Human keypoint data
⁂

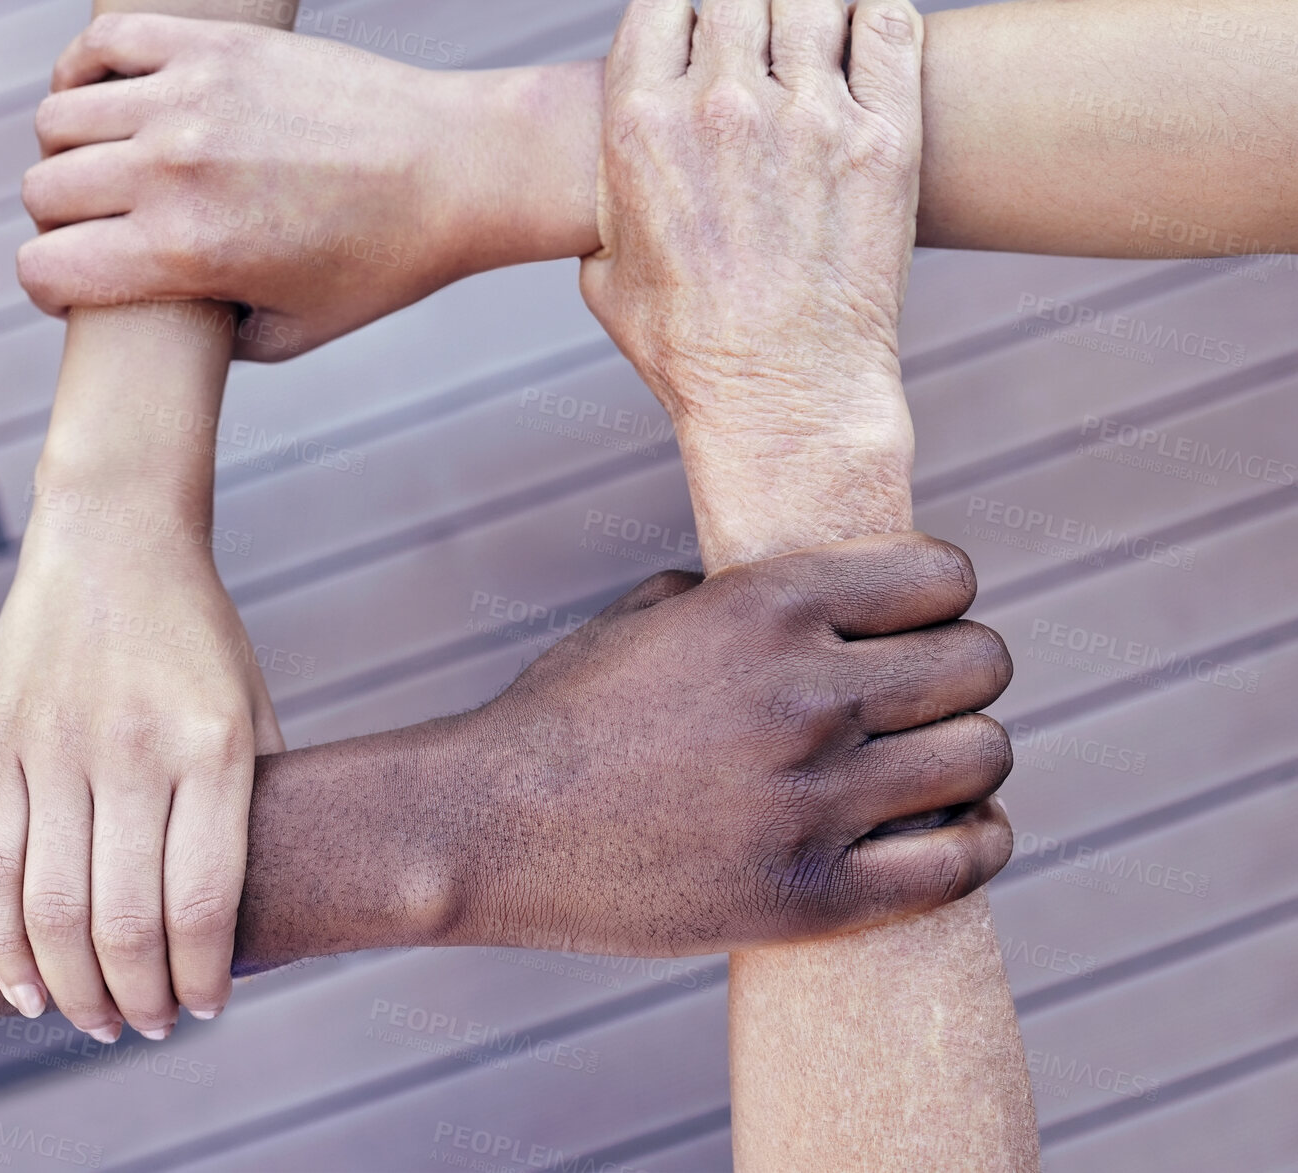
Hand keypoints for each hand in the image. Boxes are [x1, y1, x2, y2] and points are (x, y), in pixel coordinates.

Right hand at [0, 485, 280, 1041]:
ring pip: (53, 909)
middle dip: (142, 998)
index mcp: (212, 746)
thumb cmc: (198, 633)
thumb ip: (256, 798)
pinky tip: (25, 990)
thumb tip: (257, 904)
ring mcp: (58, 749)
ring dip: (74, 989)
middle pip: (126, 921)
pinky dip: (3, 944)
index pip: (205, 899)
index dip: (205, 973)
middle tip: (153, 1026)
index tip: (208, 1006)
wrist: (115, 540)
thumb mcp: (252, 705)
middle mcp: (135, 752)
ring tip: (99, 1021)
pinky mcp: (1, 747)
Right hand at [17, 13, 517, 360]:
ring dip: (70, 154)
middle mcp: (172, 170)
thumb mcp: (292, 333)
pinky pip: (100, 42)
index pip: (45, 267)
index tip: (75, 290)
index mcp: (185, 251)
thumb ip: (207, 339)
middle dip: (62, 226)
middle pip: (43, 192)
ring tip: (110, 172)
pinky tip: (105, 102)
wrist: (454, 169)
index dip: (50, 290)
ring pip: (58, 121)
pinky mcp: (212, 45)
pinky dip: (82, 73)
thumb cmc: (382, 263)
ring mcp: (188, 98)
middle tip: (105, 234)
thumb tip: (152, 324)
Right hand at [438, 532, 1013, 954]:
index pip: (943, 578)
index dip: (944, 595)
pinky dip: (980, 840)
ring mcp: (813, 799)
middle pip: (981, 662)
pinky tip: (962, 828)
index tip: (925, 620)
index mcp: (769, 605)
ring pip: (984, 755)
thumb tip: (820, 600)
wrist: (491, 825)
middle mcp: (806, 692)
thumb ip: (745, 594)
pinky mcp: (811, 896)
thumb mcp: (650, 615)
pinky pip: (960, 863)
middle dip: (967, 669)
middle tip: (935, 693)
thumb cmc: (565, 711)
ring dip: (972, 752)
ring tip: (942, 762)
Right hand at [580, 0, 924, 554]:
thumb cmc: (688, 353)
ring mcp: (808, 118)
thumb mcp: (605, 278)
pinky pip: (886, 23)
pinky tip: (868, 52)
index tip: (697, 69)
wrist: (782, 400)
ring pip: (807, 1)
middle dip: (742, 32)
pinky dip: (877, 24)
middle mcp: (720, 108)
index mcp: (639, 129)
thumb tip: (617, 169)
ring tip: (815, 71)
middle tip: (760, 78)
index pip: (658, 8)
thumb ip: (608, 200)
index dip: (677, 34)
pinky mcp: (883, 138)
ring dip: (808, 27)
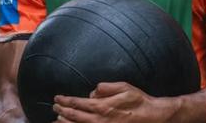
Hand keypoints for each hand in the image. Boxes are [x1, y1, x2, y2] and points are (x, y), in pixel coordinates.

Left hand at [52, 82, 176, 122]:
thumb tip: (92, 92)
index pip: (77, 103)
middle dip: (61, 110)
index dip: (65, 100)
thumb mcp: (124, 87)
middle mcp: (98, 120)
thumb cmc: (139, 101)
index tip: (58, 98)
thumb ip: (106, 87)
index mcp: (101, 106)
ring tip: (56, 119)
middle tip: (54, 106)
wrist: (150, 116)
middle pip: (73, 116)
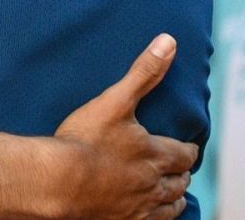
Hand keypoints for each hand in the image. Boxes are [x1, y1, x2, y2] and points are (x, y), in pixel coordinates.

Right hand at [51, 34, 198, 219]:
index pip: (184, 154)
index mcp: (155, 153)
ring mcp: (140, 207)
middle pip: (180, 180)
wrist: (57, 182)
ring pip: (171, 205)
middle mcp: (154, 183)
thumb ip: (143, 73)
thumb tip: (169, 42)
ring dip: (175, 196)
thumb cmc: (84, 140)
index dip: (187, 150)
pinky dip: (159, 216)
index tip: (187, 148)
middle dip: (181, 173)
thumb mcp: (114, 100)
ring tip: (173, 192)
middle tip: (179, 168)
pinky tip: (151, 213)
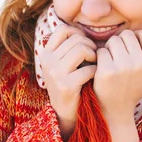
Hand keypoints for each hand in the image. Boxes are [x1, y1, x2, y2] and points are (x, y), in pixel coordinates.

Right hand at [39, 25, 96, 139]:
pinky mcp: (66, 86)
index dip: (78, 33)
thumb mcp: (61, 64)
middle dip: (90, 45)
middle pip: (76, 39)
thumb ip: (68, 48)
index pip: (62, 29)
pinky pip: (88, 69)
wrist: (65, 112)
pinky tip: (95, 76)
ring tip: (95, 63)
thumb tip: (84, 30)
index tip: (85, 43)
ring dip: (94, 56)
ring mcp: (55, 74)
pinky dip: (95, 71)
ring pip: (81, 50)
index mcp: (46, 53)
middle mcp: (47, 61)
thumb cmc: (69, 83)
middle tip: (94, 56)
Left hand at [93, 29, 141, 126]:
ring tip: (109, 60)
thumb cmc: (131, 89)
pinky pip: (101, 51)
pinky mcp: (107, 71)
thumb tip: (141, 32)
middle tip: (116, 55)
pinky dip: (99, 57)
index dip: (136, 36)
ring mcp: (124, 67)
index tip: (130, 47)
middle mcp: (141, 64)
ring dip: (109, 48)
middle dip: (120, 42)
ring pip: (113, 40)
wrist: (116, 111)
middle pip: (127, 35)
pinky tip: (101, 67)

⁂

### Exercise
Count lines above containing "Right" and report only the total.

### Final answer
6